____ Data
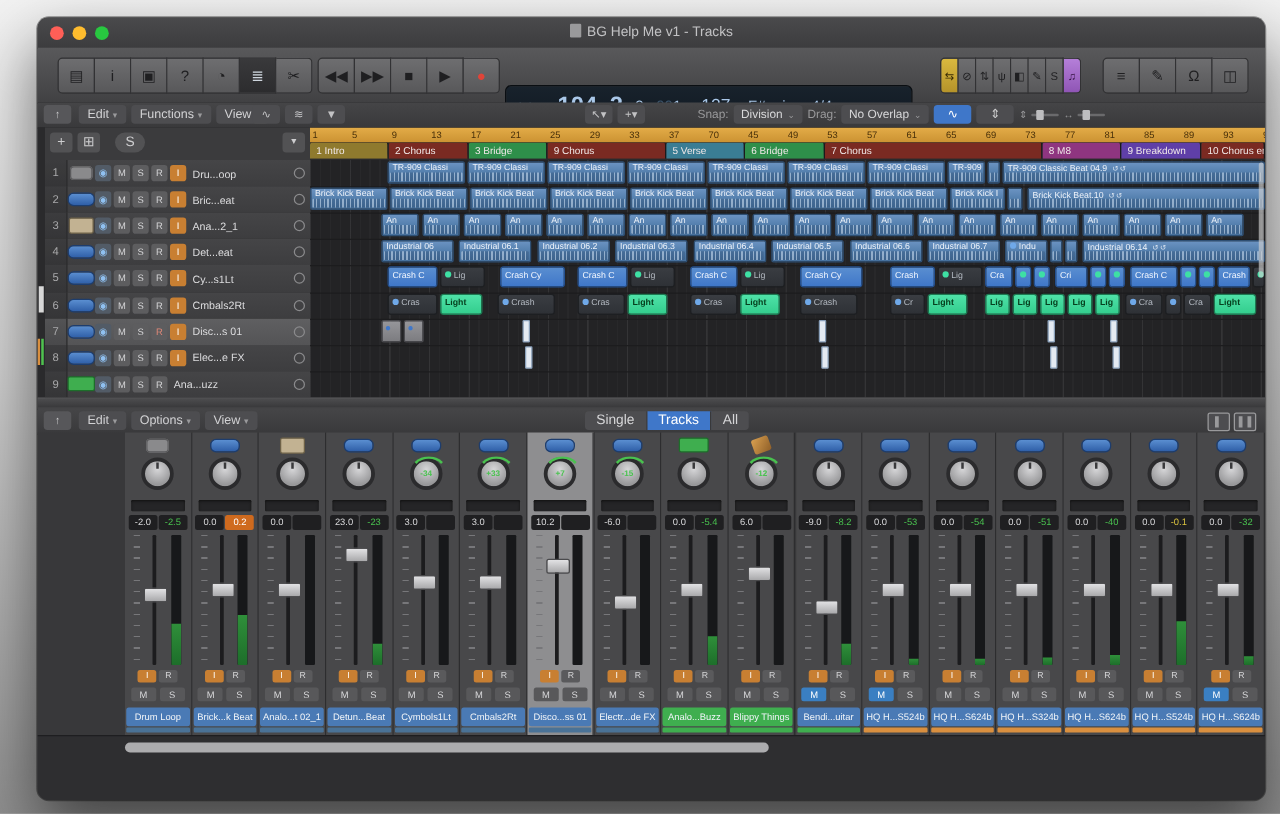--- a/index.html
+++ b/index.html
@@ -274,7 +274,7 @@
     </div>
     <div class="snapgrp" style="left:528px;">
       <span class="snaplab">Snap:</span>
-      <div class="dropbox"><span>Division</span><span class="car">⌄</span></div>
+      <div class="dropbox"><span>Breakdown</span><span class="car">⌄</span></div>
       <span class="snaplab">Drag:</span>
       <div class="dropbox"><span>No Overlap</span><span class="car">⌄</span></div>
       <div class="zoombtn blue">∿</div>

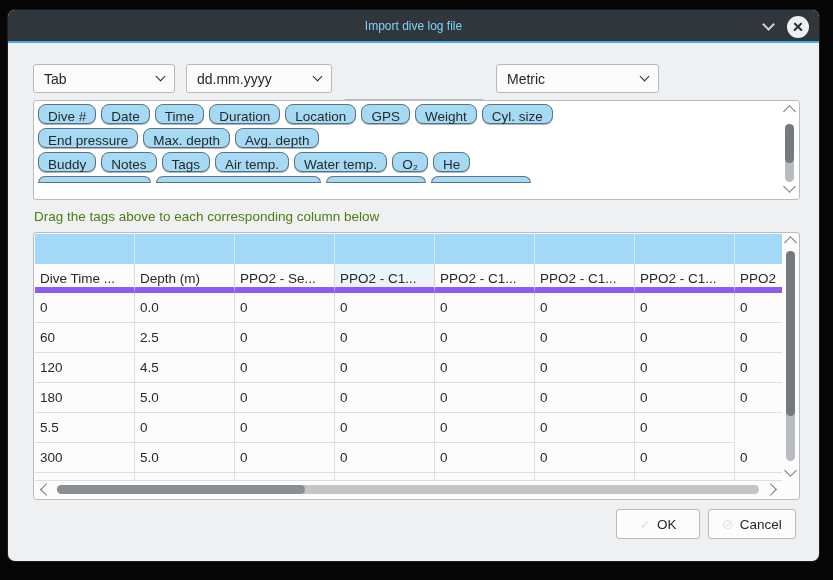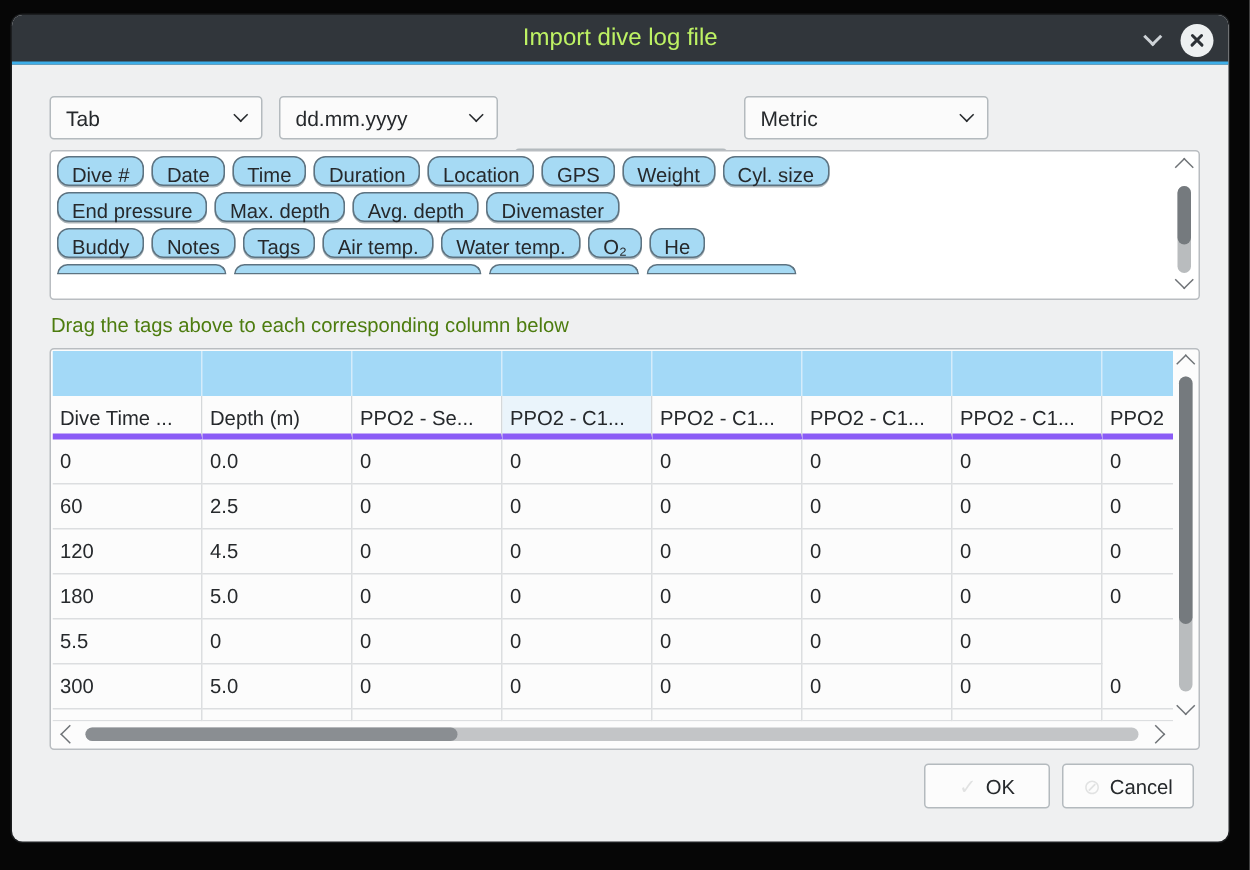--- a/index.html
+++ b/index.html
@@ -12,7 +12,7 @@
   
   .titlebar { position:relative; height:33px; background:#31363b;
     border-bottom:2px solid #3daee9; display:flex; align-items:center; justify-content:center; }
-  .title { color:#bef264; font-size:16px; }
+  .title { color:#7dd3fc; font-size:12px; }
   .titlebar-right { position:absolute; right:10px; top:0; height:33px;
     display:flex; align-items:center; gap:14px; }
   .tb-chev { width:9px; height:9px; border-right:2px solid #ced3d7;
________
Please show each line in the records above that contains "titlebar".

_Solution to this problem_.
   .titlebar { position:relative; height:33px; background:#31363b;
   .titlebar-right { position:absolute; right:10px; top:0; height:33px;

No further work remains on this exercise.